At this point, you still have to visualize the results. Two modules are available for this purpose: the Live Dashboard and the Data Explorer to display live or historical data. The live dashboard is the right choice to visualize the ISS. First of all, you need to set up a new dashboard; different widgets then handle the task of displaying the live data. I decided to display the speed, the closest city, and the distance to Karlsruhe by means of a single-value widget, and I added a map display of the current position (Figure 7). Dashboards like this can also be accessed separately from the actual StreamPipes web application via generated links.

Figure 7: The dashboard visualizes the ISS data.

With just a few clicks, I have created an application that analyzes a continuously incoming data stream. The algorithms described in this article specialize in geographic operations, but the library contains many other modules, including modules for calculating statistics and identifying trends, as well as image processing and object recognition. There is also a JavaScript evaluator that offers great flexibility when it comes to transforming data streams.

Extension of the Toolbox

No-code solutions for data stream analysis initially include only a limited set of algorithms or data sinks. Extensions are therefore necessary for applications that are not covered by existing components.

To simplify the development of new algorithms for StreamPipes, a software development kit is available. Currently, an SDK exists for Java, and support for JavaScript and Python are in the works. The Java SDK lets you create new components using a Maven archetype. The command from Listing 2 generates a new project, including the required Java classes to create a new pipeline element.

Listing 2

Generate Project via Maven

mvn archetype:generate \
-DarchetypeGroupId=org.apache.streampipes \
-DarchetypeArtifactId=streampipes-archetype-pe-processors-jvm \

The anatomy of a pipeline element follows the scheme shown in Figure 8. One (or more) data processors in StreamPipes are encapsulated in a standalone microservice that can be accessed via an API. The API provides StreamPipes' central pipeline management with a description of the available processors (or sinks) and is called whenever a pipeline starts or terminates.

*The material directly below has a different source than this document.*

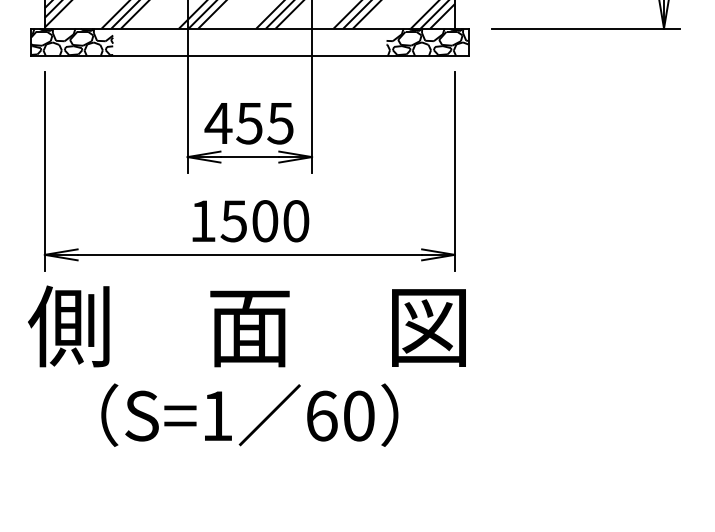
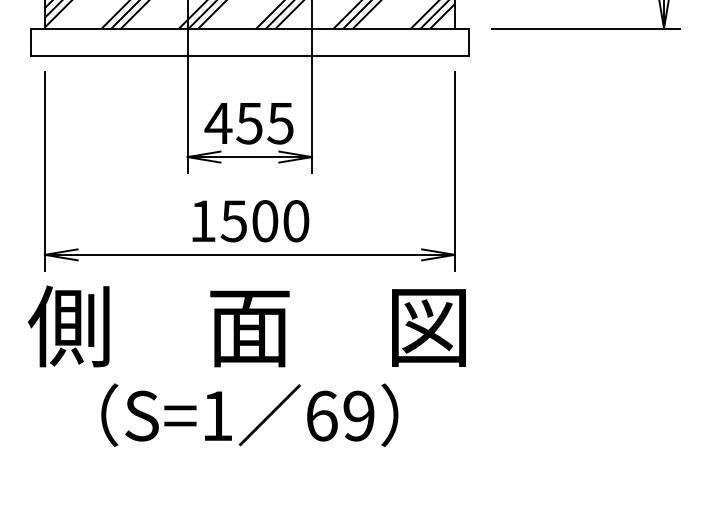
hatch at (72, 41): present -> none
hatch at (427, 41): present -> none
text at (358, 415): 60 -> 69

Figure 8: The anatomy of a new pipeline element.

The description contains information such as required user configurations (for example, input parameters or selection menus) that the web interface displays. It also defines stream requirements. In this way, the pipeline element developer can define requirements for the incoming data stream, such as the presence of a numerical value for a corresponding filter or, in the example described, geocoordinates (latitude and longitude in WGS84 format).

An output strategy defines the syntax of the outgoing events delivered by the component. It describes the transformation of incoming data streams into an outgoing data stream. For example, OutputStrategies.keep() can be used to specify that the output data stream corresponds to the input data stream in the structure. Finally, event grounding defines message formats supported by the component for transmission. This can be JSON or binary formats such as Apache Thrift, as well as various supported protocols. StreamPipes supports Kafka and Java Message Service (JMS) out the box.

If you now start the newly created component via the integrated init method, it automatically logs into StreamPipes' pipeline management and can be installed via the user interface. The Maven archetype generates a Dockerfile in addition to the required code classes, which ensures an easy transition to the production system. The online documentation contains several tutorials that explain how to create new components for StreamPipes.

As soon as the user starts a pipeline, the API calls the runtime and the implemented function. Messages are continuously received via the selected protocol (Apache Kafka in this case); the calculated results are then sent back to the broker.